The year 1934 brought a long era to an end when the Civilian Conservation Corps built a bridge across the Kennebec at Richmond. A new road was graded and a bridge built at the site of the old garrison. In one fell swoop "progress" as we call it, simultaneously wiped out the Ferry business and (as told), destroyed the graves of John and Sarah Parks, assumed buried there on the Banks of the Kennebec at Richmond near the site of the old fort. A family story recounts how the graves were paved over by a road graded for the bridge. Some believe engineers never knew the graves were there at all. Thus is our history lost. With the age of automobiles and refrigeration, this era was destined to be short-lived and much of the family dispersed from the region during these years leading up to the Great Depression.

Our branch of the family moved to Lafayette, Indiana where Purdue University attracted my Great Great Grandfather George Daniel Parks, A Civil Engineer and University of Maine graduate who was responsible for recruiting the first faculty at what became the Purdue University College of Engineering. His Sunday "parlor" was a popular weekly gathering spot among West Lafayette's intellectual community. As I understand some of the faculty were hired at the expense of the University of Maine at Orono.

Freethinking, resourceful, self-educated men and women, these people were stubbornly independent, and still are. The Parks' would never be dictated to nor assume to dictate the lives of others.
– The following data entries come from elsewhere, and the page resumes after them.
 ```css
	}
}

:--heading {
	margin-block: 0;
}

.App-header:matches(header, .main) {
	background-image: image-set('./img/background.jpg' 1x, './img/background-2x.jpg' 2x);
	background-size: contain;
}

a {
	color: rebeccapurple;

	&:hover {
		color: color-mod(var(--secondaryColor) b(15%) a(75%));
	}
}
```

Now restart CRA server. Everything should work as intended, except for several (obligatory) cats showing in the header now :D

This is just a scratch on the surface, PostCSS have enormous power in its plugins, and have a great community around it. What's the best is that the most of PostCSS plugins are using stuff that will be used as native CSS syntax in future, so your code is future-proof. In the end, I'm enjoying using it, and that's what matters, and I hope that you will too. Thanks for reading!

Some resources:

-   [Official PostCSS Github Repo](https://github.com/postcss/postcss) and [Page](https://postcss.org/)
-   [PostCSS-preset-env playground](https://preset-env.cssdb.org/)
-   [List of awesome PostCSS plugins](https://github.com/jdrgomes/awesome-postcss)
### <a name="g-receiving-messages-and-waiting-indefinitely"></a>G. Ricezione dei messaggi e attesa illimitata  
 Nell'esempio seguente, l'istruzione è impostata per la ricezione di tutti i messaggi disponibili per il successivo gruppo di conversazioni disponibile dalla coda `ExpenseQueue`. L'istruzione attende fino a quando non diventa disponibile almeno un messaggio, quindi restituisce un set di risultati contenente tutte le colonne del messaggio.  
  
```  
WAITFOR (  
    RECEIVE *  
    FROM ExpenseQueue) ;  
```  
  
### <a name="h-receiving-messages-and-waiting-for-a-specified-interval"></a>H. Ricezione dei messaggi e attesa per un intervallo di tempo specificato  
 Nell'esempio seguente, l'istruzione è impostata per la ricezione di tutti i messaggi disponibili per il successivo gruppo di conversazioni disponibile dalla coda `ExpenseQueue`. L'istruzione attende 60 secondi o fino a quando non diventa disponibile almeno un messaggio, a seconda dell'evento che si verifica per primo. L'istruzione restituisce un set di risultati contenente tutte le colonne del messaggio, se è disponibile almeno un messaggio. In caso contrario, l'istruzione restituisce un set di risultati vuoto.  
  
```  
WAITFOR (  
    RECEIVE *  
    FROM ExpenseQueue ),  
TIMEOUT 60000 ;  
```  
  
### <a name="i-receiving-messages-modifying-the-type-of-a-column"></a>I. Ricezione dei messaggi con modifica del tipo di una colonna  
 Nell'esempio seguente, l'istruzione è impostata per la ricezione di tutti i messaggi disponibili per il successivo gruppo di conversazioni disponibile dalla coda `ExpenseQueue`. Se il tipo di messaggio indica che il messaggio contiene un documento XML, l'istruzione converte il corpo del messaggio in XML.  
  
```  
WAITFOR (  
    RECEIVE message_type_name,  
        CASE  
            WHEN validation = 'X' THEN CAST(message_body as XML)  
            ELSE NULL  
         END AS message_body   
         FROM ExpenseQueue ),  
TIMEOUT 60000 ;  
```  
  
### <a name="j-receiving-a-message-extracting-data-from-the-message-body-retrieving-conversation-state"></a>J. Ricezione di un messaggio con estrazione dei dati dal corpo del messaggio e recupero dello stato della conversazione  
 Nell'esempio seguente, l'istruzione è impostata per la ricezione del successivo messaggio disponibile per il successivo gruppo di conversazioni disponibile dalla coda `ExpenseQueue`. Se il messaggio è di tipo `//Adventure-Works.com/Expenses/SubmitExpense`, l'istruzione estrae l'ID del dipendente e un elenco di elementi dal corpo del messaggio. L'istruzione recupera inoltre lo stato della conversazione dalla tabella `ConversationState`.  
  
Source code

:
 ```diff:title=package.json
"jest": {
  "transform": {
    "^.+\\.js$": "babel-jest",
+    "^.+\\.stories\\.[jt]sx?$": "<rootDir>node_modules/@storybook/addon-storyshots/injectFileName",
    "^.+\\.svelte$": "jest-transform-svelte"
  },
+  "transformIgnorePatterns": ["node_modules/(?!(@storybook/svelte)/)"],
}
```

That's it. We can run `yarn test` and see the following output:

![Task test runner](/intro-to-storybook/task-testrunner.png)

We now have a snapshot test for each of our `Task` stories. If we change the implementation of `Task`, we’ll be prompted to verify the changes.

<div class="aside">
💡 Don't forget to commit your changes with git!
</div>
The one intolerance found consistently among them was for that of underhandedness. After having sacrificed so much, through their harsh experiences, they guarded against it. They pursued freedom of conscience, self determination, self-sufficiency, and happiness in what most would like to think unchanged wilderness. This region of the Kennebec is still rural - bordering on wild. It remains much the same as it was in many ways. Perhaps descendants of John and Sarah Parks who remained still find work in farming, shipbuilding, and tourism. Many in my immediate and extended family became teachers, writers, scientists and artists. One of them, Marion Jaques Smith wrote of Maine history. Her book History of Maine, From Wilderness to Statehood was a textbook in Maine public schools and colleges for many years.

When I visited this place for the first time with my father in 1992 all the stories I had heard him tell for years came alive. Is it any wonder that I would be so inspired to write the song Banks of the Kennebec? Truly, I felt the earth, their earth, move beneath my feet. This is truly a land with a spirit and determined force of its own. It is country where the sea flows into the land and the land into the sea. Visiting the graves, standing on the ground in bare feet, I grounded to a place with which I share only a genetic memory. Familial waters run deep though, like the Kennebec river itself. Though we may not perceive them on the surface, they move with the blood in our veins. This land is truly a place where a person has to fight for one's survival and holds to freedom fiercely. The Parks Family never took their freedom lightly - they could never afford to.